So you’re going to a Super Bowl party, but honestly you couldn’t care less about the teams, or even football; you’ll probably get caught more up in the artichoke dip than the broadcast. Or maybe you actually love football, and you use commercial breaks for their original God-given purpose, going to the bathroom. Or, you know, you have better things to do this Sunday.
Whatever your situation, you have a problem. You can’t participate in modern American society without having something to contribute to the conversations about Super Bowl ads.
But we’ve got you covered. Turns out, a special class of people are employed to upload and distribute every commercial to the web right after it airs. Here are links to those bounties:
NBC, which has the broadcast rights to the Super Bowl, is getting hip to the online strategy this year and has already announced it will post all the ads “almost immediately after they air” on NBC.com, Hulu and SuperBowl.com.
Voting on Super Bowl ads is practically a sport of its own. Hulu is hosting a vote this year, though its users might be a little biased because the site is also running its own Super Bowl ad during the TV broadcast. It can do that cause it’s part-owned by NBC. (Hulu, by the way, keeps telling us it will “finally reveal the secret behind [its] service” during the ad — hopefully it involves sock puppet slave labor.)
YouTube is also hosting all the ads and a viewer vote on its Super Bowl AdBlitz channel. (Hulu’s results will be announced on Tuesday; YouTube’s on Thursday.)
You could also use a video search engine like Mefeedia to get the top Super Bowl results from all the different video hosts it indexes.
MySpace has a page set up with an amusing teaser video, so it seems safe to say they’ll update the content for 2009 (right now it’s mostly last year’s stuff). Update: MySpace says the site will be “an interactive sports community where football fans can track the game as it happens, watch commercials aired during the game moments after they’ve been broadcast, view original content, and connect with both like-minded and rival fans during the broadcast of Super Bowl XLIII.”
Spike.com is all set up for its seventh-annual “Commercial Bowl.” If you’re looking for ads immediately after they air, this might be a good bet, since they’ve probably honed the process after all these years. Spike already has a sneak-preview up of some of this year’s ads.
There’s also a dedicated 12-year-old independent site called Superbowl-ads.com which posts all the ads and discussion around them. Want to get the on-demand experience of watching ads online on your big TV? This year Superbowl-ads.com partnered with GridNetworks to allow users to hook that up with their existing hardware.

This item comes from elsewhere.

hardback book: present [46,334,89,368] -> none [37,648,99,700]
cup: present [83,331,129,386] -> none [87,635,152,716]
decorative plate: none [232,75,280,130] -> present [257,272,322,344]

Meanwhile, RealNetworks reminds us that if you really like a particular ad, you can use their plug-in to download it and save it forever.

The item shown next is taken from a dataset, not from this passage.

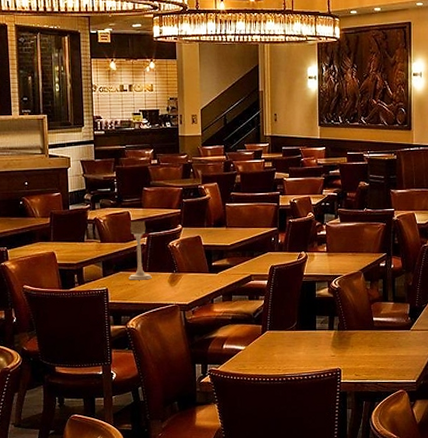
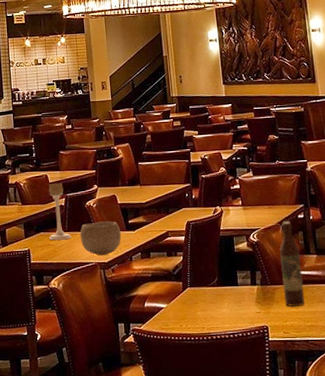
bowl: none [161,262,204,297] -> present [79,221,122,256]
wine bottle: none [359,269,378,351] -> present [279,221,305,306]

And hey, if you do actually watch the game on TV, there’s one technological treat that just won’t be the same on the web. Last night Chris and I went to a media event for Intel and Dreamworks‘ Super Bowl ad stunt. Their 2.5-minute, 3D commercial pod will feature a 3-D trailer for the upcoming Monsters vs. Aliens movie. To see it in 3-D, you need to pick up one of 130 million pairs of 3-D glasses that are currently being distributed for free to consumers at 28,000 supermarkets and other retail locations across the country.